At the 4th European Conference on Positive Psychology in Croatia, Randy Larsen, Psychology Professor at Washington University in St Louis, presented on ‘Overcoming the ‘Hedonic Treadmill’. In fact, the session focussed more on explaining what the Hedonic Treadmill is and how it operates rather than on presenting loads of new ideas on how to beat it…Maybe he ran out of time, a common occurrence during the conference.
So what is the Hedonic Treadmill exactly? In short, it’s the idea that we humans adapt to pleasurable circumstances, events and experiences – which explains why the joy you feel from getting that sought-after pay rise, new contract, dress or car lasts only for a few hours, days or weeks. We simply get used to the positive emotion. The novelty wears off.
What makes the Hedonic Treadmill so interesting is that we adapt to negative circumstances, events and experiences differently; here, there is something called a negativity bias at work, which means that bad events carry more weight than good events; so for example, losing £50 is a more negative experience that finding £50 is a positive one.
Larsen’s research comparing good and bad events shows that bad ones decay more slowly, i.e. negative emotions take longer to wear off. Said another way, we adapt to positive events more quickly than we do to negative ones. No wonder so many people get addicted to shopping – they’re forever trying to increase the duration of positive emotion, without realising that it will just keep wearing off.
One explanation for this may be that negative emotions last longer for evolutionary reasons. Thousands of years ago we couldn’t have afforded to spend too much of our time caught up in the positive emotions associated with having fun and enjoying ourselves when there might be a sabre-toothed tiger coming round the corner – we needed to be ready to deal with it (‘fight or flight’). For our own survival, it was necessary that negative emotions lasted longer than positive ones.

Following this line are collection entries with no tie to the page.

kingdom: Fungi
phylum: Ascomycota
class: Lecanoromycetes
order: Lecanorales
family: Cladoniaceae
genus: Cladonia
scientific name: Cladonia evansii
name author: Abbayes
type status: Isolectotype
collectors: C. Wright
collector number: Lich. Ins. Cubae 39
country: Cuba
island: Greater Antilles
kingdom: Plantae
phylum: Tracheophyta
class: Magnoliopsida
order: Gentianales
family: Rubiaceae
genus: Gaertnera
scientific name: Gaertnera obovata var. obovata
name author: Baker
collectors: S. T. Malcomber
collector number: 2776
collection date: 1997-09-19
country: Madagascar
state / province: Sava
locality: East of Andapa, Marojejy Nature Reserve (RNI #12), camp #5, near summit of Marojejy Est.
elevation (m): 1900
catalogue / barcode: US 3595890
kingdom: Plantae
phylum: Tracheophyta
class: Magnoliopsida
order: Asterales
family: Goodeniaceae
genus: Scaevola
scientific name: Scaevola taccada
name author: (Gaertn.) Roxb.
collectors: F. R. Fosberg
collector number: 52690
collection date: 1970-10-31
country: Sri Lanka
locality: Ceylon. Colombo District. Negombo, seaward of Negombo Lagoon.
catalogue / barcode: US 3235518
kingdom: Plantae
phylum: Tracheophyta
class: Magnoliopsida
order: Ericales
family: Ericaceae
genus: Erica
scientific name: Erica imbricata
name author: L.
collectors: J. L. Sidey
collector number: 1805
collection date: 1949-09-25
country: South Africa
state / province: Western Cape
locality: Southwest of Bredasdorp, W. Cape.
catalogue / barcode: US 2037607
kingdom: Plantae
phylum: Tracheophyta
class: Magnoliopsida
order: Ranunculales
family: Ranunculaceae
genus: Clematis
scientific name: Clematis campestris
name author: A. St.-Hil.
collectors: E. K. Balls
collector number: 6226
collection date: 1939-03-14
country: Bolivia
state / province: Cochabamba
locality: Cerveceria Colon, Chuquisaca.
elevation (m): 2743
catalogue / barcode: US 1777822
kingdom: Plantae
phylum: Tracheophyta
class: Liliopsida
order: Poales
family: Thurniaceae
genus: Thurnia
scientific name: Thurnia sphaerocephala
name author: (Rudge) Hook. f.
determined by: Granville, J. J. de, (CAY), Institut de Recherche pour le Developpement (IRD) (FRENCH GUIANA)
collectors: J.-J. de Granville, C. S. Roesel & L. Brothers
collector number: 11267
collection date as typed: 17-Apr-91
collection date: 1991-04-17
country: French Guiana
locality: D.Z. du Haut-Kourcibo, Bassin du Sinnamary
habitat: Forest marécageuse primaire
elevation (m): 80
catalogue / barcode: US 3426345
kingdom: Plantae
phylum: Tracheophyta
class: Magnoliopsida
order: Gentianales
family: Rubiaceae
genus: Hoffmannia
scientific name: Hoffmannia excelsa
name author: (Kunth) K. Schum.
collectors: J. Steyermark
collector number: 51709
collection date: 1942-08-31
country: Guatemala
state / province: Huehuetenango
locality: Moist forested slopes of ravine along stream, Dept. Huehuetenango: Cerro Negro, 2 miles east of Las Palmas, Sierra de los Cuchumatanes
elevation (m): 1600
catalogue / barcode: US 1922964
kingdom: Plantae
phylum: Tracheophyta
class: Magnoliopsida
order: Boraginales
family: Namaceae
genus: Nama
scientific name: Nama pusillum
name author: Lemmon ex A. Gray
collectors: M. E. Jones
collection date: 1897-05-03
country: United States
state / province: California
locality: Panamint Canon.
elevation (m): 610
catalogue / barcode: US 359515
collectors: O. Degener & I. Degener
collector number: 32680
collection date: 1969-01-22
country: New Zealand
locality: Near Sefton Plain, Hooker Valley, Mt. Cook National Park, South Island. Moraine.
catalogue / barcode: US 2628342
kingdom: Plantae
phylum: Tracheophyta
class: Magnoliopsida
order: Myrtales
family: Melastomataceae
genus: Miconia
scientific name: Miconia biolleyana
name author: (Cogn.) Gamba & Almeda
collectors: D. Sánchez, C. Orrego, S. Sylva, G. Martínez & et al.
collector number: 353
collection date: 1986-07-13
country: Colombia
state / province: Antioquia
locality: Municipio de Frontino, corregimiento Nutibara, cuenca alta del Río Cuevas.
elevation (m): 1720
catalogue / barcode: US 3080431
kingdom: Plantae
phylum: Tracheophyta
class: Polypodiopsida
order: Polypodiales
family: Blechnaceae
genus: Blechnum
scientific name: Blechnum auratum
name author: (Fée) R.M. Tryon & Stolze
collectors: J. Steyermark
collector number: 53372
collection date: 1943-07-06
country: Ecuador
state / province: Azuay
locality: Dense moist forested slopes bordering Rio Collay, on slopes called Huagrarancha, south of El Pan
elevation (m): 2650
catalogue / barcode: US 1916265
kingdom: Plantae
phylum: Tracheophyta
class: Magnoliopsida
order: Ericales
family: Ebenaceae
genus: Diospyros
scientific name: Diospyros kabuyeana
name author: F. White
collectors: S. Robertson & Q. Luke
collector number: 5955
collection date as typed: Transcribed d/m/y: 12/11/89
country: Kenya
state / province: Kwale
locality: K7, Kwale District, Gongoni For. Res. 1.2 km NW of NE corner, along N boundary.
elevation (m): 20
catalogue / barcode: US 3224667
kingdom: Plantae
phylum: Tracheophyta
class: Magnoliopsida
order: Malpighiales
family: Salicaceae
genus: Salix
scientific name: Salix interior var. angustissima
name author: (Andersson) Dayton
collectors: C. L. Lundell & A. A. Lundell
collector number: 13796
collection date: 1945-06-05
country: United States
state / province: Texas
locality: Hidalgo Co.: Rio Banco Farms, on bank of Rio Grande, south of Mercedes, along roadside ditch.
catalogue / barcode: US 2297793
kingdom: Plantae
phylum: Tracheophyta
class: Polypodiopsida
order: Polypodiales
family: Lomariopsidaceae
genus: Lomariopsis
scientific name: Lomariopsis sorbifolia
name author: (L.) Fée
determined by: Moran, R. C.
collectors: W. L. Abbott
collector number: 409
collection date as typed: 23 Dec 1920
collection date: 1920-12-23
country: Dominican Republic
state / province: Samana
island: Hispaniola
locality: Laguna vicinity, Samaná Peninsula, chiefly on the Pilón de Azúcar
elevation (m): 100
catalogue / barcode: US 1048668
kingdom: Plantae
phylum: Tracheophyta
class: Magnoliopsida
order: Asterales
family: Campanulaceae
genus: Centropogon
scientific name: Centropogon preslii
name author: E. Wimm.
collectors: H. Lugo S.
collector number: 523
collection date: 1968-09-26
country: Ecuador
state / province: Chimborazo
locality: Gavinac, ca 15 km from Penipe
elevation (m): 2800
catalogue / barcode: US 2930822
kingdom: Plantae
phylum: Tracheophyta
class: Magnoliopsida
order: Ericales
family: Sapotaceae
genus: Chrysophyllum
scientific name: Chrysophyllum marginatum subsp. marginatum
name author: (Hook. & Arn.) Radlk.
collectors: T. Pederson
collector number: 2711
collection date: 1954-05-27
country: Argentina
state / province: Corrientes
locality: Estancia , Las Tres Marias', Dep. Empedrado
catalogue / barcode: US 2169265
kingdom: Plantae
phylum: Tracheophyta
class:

So, where does this leave us, bearing in mind that millions of Westerners seems to be running round the Hedonic (Shopping) Treadmill every day? Unfortunately Larsen didn’t suggest any concrete answers, other than perhaps Positive Psychologists need to be investigating ways to accelerate the adaptation to negative events and experiences, rather than looking for new interventions to increase positive emotion. I think he has a good point, don’t you?